I feel Chloe offered me a great education in compassion, and in facing death and illness with grace, and in the spirit of service.

Chloe was always a little tangential in conversations, she riffed like jazz and you just had to nod and smile; but after the pain meds came in, she was way off the page. I’d stand there thinking, and finally saying, “Honey, I love you but I have no idea what you’re talking about.” It’s important to know that this was because of her meds, which, increasingly, were coming in pernicious combinations. When she was hospitalized in June of 2010, we thought maybe it was the end, because she was acting really deranged. But a few weeks later, she was out and more clear and lucid than she’d been in years. She’d gotten off the pain meds and it seemed like things were on the upswing.

By winter of that year she curated the Transeuphoria gallery show on east 9th street and we all went. It was an amazing moment for all of us, the room crackled with excitement and love. I was so happy and proud to see her accomplishment, her visceral, confrontational and often hilarious art. The art of her partner T, the paintings of Siobhan all were instructive to me, I felt like I was invited in.

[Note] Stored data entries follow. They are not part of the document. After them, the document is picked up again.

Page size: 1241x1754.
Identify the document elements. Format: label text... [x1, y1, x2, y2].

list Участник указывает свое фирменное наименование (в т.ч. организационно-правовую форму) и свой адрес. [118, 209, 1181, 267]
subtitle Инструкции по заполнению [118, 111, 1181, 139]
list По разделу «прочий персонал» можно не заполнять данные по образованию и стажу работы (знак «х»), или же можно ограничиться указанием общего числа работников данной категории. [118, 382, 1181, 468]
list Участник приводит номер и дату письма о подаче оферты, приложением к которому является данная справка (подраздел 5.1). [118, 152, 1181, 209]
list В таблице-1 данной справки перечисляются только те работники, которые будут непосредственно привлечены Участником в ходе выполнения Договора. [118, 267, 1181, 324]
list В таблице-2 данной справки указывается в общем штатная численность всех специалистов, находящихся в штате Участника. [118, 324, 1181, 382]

She had reached out to me and often I wasn’t there for her. Everyone said this in the days and weeks after her death. It came as a shock to me, even though over all these 17 years there was always a consciousness of her mortality. People were and are still dying of AIDS. In her case, the combinations of medications made her very ill, and she simply couldn’t handle it in the end.

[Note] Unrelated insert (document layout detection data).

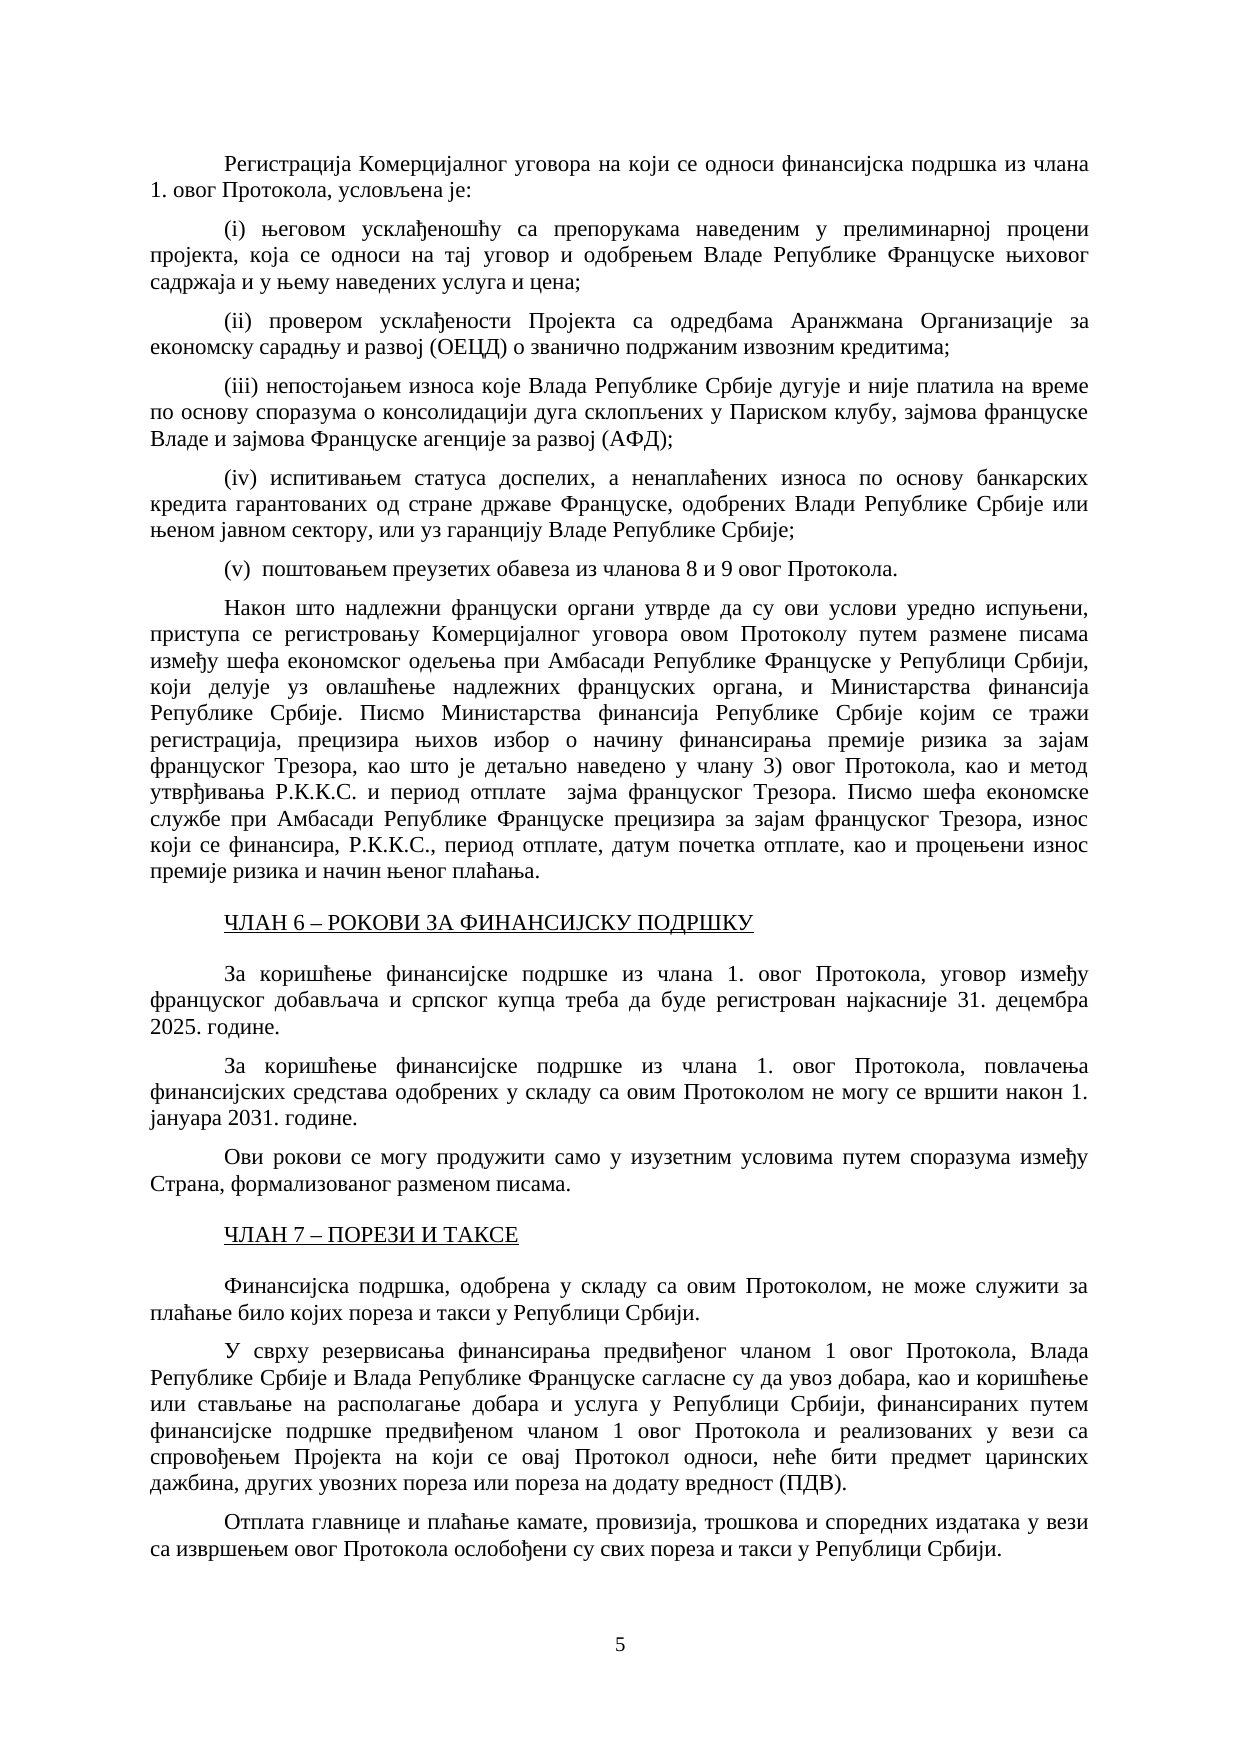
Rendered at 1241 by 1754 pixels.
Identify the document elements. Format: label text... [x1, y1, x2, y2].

text За коришћење финансијске подршке из члана 1. овог Протокола, повлачења финансијских средстава одобрених у складу са овим Протоколом не могу се вршити након 1. јануара 2031. године. [150, 1052, 1090, 1131]
text Ови рокови се могу продужити само у изузетним условима путем споразума између Страна, формализованог разменом писама. [150, 1143, 1090, 1196]
text Отплата главнице и плаћање камате, провизија, трошкова и споредних издатака у вези са извршењем овог Протокола ослобођени су свих пореза и такси у Републици Србији. [150, 1508, 1090, 1561]
text ЧЛАН 7 – ПОРЕЗИ И ТАКСЕ [150, 1221, 1090, 1247]
text У сврху резервисања финансирања предвиђеног чланом 1 овог Протокола, Влада Републике Србије и Влада Републике Француске сагласне су да увоз добара, као и коришћење или стављање на располагање добара и услуга у Републици Србији, финансираних путем финансијске подршке предвиђеном чланом 1 овог Протокола и реализованих у вези са спровођењем Пројекта на који се овај Протокол односи, неће бити предмет царинских дажбина, других увозних пореза или пореза на додату вредност (ПДВ). [150, 1338, 1090, 1496]
text Након што надлежни француски органи утврде да су ови услови уредно испуњени, приступа се регистровању Комерцијалног уговора овом Протоколу путем размене писама између шефа економског одељења при Амбасади Републике Француске у Републици Србији, који делује уз овлашћење надлежних француских органа, и Министарства финансија Републике Србије. Писмо Министарства финансија Републике Србије којим се тражи регистрација, прецизира њихов избор о начину финансирања премије ризика за зајам француског Трезора, као што је детаљно наведено у члану 3) овог Протокола, као и метод утврђивања Р.К.К.С. и период отплате зајма француског Трезора. Писмо шефа економске службе при Амбасади Републике Француске прецизира за зајам француског Трезора, износ који се финансира, Р.К.К.С., период отплате, датум почетка отплате, као и процењени износ премије ризика и начин њеног плаћања. [150, 594, 1090, 884]
text (iv) испитивањем статуса доспелих, а ненаплаћених износа по основу банкарских кредита гарантованих од стране државе Француске, одобрених Влади Републике Србије или њеном јавном сектору, или уз гаранцију Владе Републике Србије; [150, 463, 1090, 543]
text Финансијска подршка, одобрена у складу са овим Протоколом, не може служити за плаћање било којих пореза и такси у Републици Србији. [150, 1272, 1090, 1325]
text Регистрација Комерцијалног уговора на који се односи финансијска подршка из члана 1. овог Протокола, условљенa је: [150, 150, 1090, 203]
text (ii) провером усклађености Пројекта са одредбама Аранжмана Организације за економску сарадњу и развој (ОЕЦД) о званично подржаним извозним кредитима; [150, 307, 1090, 359]
text (i) његовом усклађеношћу са препорукама наведеним у прелиминарној процени пројекта, која се односи на тај уговор и одобрењем Владе Републике Француске њиховог садржаја и у њему наведених услуга и цена; [150, 215, 1090, 294]
text ЧЛАН 6 – РОКОВИ ЗА ФИНАНСИЈСКУ ПОДРШКУ [150, 909, 1090, 935]
text (iii) непостојањем износа које Влада Републике Србије дугује и није платила на време по основу споразума о консолидацији дуга склопљених у Париском клубу, зајмова француске Владе и зајмова Француске агенције за развој (АФД); [150, 372, 1090, 451]
text (v) поштовањем преузетих обавеза из чланова 8 и 9 овог Протокола. [150, 555, 1090, 581]
text За коришћење финансијске подршке из члана 1. овог Протокола, уговор између француског добављача и српског купца треба да буде регистрован најкасније 31. децембра 2025. године. [150, 960, 1090, 1039]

In February, I found out from Alice that things got really bad. Alice asked me if she could bring Chloe over to my place after she got out of the hospital so she could just be in my living room with loving people around. I said of course. My home has been a sanctuary many times; and it’s where we’ve had many a gathering including a few queer Thanksgivings. Alice later texted or called to say Chloe wanted to come but didn’t think she could manage the stairs.

She died a few days later. I got a call from Alice about it; in her typical dry style she gave me the news. Alice was in a state of shock, I could tell the emotions hadn’t hit. I was stunned. I reached out to Betsy, who immediately, untypically, burst into tears. I called Antony, and Rita. We all gathered at Antony’s place that night to meet and talk. T, Kembra, Kelly, Rita, Alice, Betsy, Ned, Viva. Artist witches, recovering addicts, queers: a beautiful family of self-created phoenixes. We centered around love for Chloe whether we had been friends or lovers, mentor or the mentored. We talked about honoring her. We cried.

Chloe’s memorial service, her CeleVation, was organized around and by this group. It’s strange to say that a memorial could be viewed as good experience. But I think many people felt this way. It was truly one of the best experiences of my life. Judson Church was filled, overflowing with people who had known and loved Chloe. Viva was the high priestess, elected by acclaim by the rest of us. Many people performed. Betsy compiled and read the instant messages Chloe had written and we heard Chloe talk to us in her style. It made us all laugh. I compiled a video, and we together witnessed the early days, the more lucid version her. Alice compiled the photos. Antony sang. T sang. Gifts were given to organizations that help queer kids and people with AIDS.

It was a collective, thoughtful, anarchic, goddess-driven process that worked.

Many people said they felt Chloe was definitely there and loving every moment. The room was filled with love. Puma took a picture of me while I videotaped and an orb appears right at my ear. I say the spirits were moving.

December 5th 2015 would have been Chloe’s 55st Birthday.